Affirmative Action
Rosenthal, Lawrence
rosentha at chapman.edu
Sun Nov 12 21:31:29 PST 2006
Douglas Laycock writes: "Texas has a compelling interest in affirmative action for Hispanics. They are going to be running the state. If that population continues to be disproportionately poor and undereducated, the whole state will suffer."
I am a relatively recent refugee from the "real" world of urban politics. From my experience in that world, I have a difficult time relating the debate over affirmative action in graduate admissions to the problems actually faced by disadvantaged minorities in this country. The United States Department of Justice estimates that Chicago alone has 125,000 members of criminal street gangs, the vast majority of whom are African-American or Hispanic. The comparable figure in Los Angeles is 200,000. As I have tried to demonstrate in my own writing ("Gang Loitering and Race," 91 J. Crim. L. & Criminology 99 (2000) (Available at SSRN: http://ssrn.com/abstract=926368), which is itself heavily influenced by the work of William Julius Wilson, enormously powerful sociological forces push these young people into gangs and away from the "legitimate" avenues of upward mobility. A politically realistic level of affirmative action (if there is any politically realistic level of affirmative action; the Michigan election suggets there is not) might increase the number of minority students at a state graduate institution by perhaps 10 a year. Even putting politics aside, current constitutional standards probably wouldn't tolerate much more affirmative action anyway. It is simply not plausible to believe that this type of enhanced "diversity" would have any material impact on the plight of minorities in our society. Equalizing educational spending at the primary and secondary level offers no greater hope; there is no data suggesting that educational spending has an impact on educational achievement after controlling for students' background. The barriers to upward mobility are much more profound that that. As I once heard an African American police commander who grew up in an extremely troubled part of Chicago once tell a social worker who was advocating greater investments in education and job training: "You've got to understand, when I was 17, I didn't think I would live to be 21." That is why my thinking on this subject focuses on more aggressive inner-city law enforcment, a position to which most law professors violently object, although they would themselves never dream of living in those neighborhoods.

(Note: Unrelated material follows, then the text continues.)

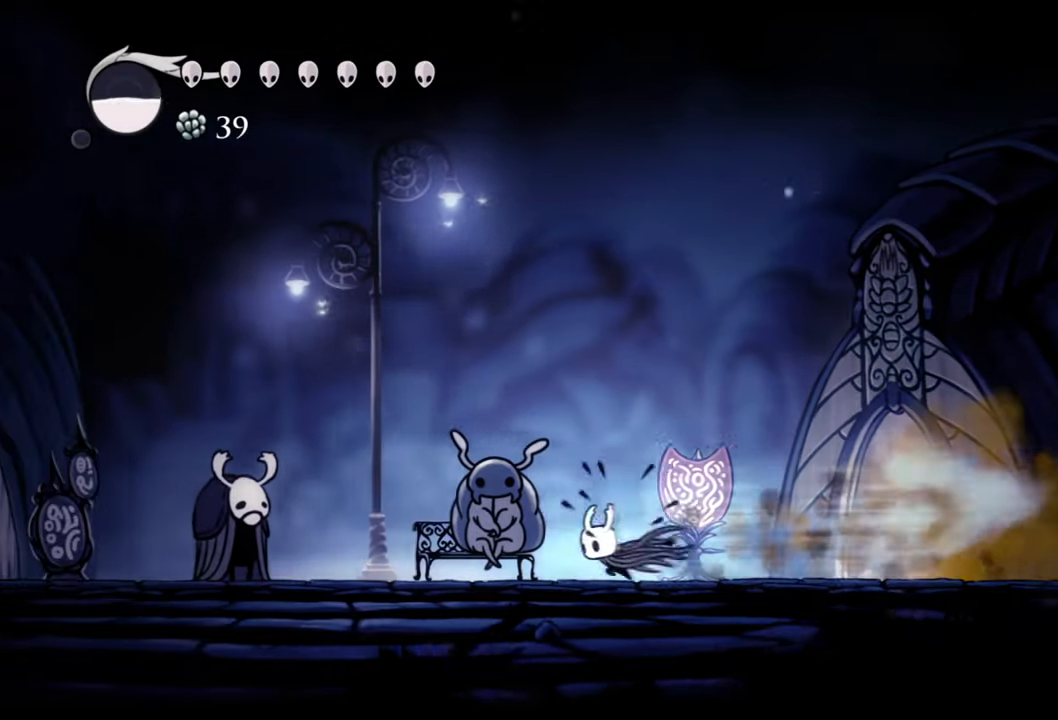
{"buttons": ["A", "DPAD_LEFT"], "events": [[100, "R2", "up"], [460, "A", "down"]]}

It is understandable that elites concern themselves with the standards for admission to graduate schools. It is also understandable that law professors concern themselves with the racial composition of the classes they teach. But we should deceive ourselves about the stakes in the debate over law school admissions. Maybe it is a good thing if law schools are a bit more diverse, but that is not going to begin to address the far more serious problems of minorities in America.